On Wed, 2008-03-05 at 14:25 -0500, Chuck Lever wrote:
> On Mar 5, 2008, at 1:13 PM, Trond Myklebust wrote:
> > On Tue, 2008-03-04 at 18:15 -0500, Chuck Lever wrote:
> >> Hi Trond-
> >>
> >> I have kind of an academic question.
> >>
> >> When an NFS file system is mounted with the "sync" option, only
> >> writes via sys_write appear to be affected.  Writes via mmap or pages
> >> dirtied via a loopback device are not affected at all.
> >>
> >> Similarly, O_SYNC only appears to affect sys_write and not mmap or
> >> loopback.
> >>
> >> Is this the desired behavior?  If so, why not include cached writes?
> >> Should we document this in nfs(5)?
> >
> > What does it mean to have "synchronous writes with mmap"? I'm not sure
> > that I really understand your concern: mmap is by its very nature
> > asynchronous.
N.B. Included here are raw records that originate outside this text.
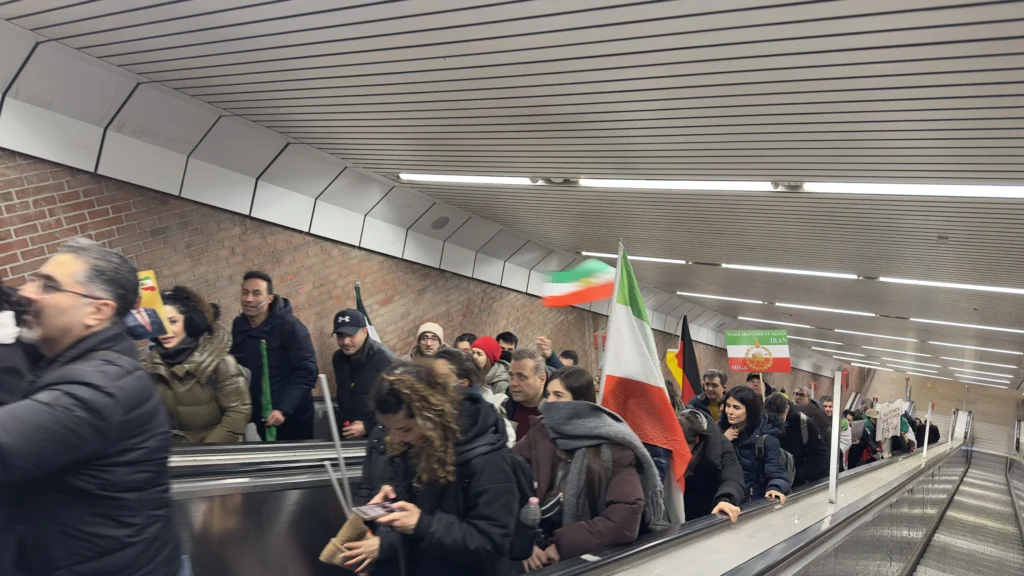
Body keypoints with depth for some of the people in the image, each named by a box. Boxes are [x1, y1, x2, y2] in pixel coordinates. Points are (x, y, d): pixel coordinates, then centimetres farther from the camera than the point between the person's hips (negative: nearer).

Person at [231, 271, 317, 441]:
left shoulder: (290, 327, -16)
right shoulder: (238, 325, 1)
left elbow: (306, 373, -19)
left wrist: (284, 410, -26)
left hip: (293, 417, -5)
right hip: (261, 417, 5)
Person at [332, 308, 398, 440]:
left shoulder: (387, 362, -20)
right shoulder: (338, 358, 0)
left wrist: (368, 427, -19)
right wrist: (341, 422, 11)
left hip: (377, 435, -5)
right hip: (346, 432, 5)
AFAIK, the only guarantee you have w.r.t.  
> > synchronicity is
> > that msync(MS_SYNC) can only complete once the data is on disk.
> 
> Well, one way these are different is that the client still generates  
> multi-page UNSTABLE writes for mmap files when the "sync" option is  
> in effect, while for files written via write(2) the request is broken  
> into a sequence of single page NFS writes on the wire.

Nope, I can't see that this is the case. Where do we enforce stable
writes for the sync mount option?

AFAIK, the writeout in the O_SYNC/IS_SYNC case is enforced using
nfs_do_fsync(), which again calls nfs_wb_all() in the usual manner.
There is nothing there that enforces stable writes...
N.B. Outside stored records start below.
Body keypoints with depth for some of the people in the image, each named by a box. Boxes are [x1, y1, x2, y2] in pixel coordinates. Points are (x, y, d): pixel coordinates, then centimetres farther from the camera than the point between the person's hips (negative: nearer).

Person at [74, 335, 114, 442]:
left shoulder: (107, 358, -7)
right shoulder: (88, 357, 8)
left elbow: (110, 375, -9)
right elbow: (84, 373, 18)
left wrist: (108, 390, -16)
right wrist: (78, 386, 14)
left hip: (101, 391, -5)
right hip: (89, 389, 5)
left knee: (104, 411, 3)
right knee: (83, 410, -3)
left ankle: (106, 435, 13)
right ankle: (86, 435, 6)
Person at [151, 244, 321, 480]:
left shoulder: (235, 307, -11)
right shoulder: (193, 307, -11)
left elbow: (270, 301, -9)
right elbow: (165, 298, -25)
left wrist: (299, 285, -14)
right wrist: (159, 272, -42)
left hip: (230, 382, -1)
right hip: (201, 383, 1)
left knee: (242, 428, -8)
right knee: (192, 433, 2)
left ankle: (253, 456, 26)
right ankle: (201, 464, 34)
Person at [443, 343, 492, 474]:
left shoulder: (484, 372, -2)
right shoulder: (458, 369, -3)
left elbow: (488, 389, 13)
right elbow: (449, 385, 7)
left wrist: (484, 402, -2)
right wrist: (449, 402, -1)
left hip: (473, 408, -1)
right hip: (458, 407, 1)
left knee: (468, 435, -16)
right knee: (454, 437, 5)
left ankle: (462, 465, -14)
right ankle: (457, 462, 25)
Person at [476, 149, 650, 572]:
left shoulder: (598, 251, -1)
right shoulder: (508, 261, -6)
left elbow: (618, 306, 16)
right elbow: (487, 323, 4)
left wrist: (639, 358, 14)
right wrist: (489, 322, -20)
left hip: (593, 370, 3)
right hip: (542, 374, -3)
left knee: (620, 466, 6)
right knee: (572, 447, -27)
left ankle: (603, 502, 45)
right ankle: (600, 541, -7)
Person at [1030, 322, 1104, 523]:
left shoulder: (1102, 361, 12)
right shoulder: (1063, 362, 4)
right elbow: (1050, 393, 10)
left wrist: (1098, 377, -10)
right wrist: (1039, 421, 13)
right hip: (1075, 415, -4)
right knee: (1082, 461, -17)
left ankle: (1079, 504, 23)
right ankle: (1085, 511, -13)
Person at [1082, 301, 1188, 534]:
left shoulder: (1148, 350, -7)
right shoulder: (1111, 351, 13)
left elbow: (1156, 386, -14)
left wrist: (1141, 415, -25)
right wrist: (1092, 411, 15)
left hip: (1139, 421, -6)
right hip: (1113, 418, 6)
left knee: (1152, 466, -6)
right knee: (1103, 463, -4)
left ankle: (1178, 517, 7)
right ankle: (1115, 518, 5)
> > Ditto really for the loopback device. Its semantics are those of a  
> > block
> > device, and so I really don't see what guarantees we're violating  
> > by not
> > using synchronous writes at the NFS level.
> 
> Except that when you issue a write to a real block device, there is  
> an expectation that the written data appears immediately on the  
> disk.  The current loopback implementation aggressively caches  
> writes, which is nice for performance, but can be a little  
> problematic when write ordering is a requirement for the emulated  
> device.
> 
> This is a problem, for example, when a journalled ext3 file system  
> lives on a loopback device.  There is no way to guarantee write  
> ordering between data, metadata, and journal writes to the loopback  
> device.  If the writer crashes before it can issue a barrier or  
> flush, the file system stored in the backing file is toast.  Or, if  
> someone is, for example, trying to back up the backing file, the  
> backup is worthless.
> 
> Note: I think it's a problem for a loopback device on any file  
> system, but I'm just trying to clarify the expected behavior for  
> NFS.  It certainly may be the case that the loopback implementation  
> is entirely at fault here.
> 
> So, the connection is that loopback uses the same mechanism as mmap'd  
> writes to push data to the server.

Again, it seems to me that it is up to the loopback driver to signal to
the VM when it wants writeout to start. If it does so before the user
closes the file, then ordinary NFS close-to-open semantics apply, but if
not, then I fail to see how we can fix anything in the NFS layer.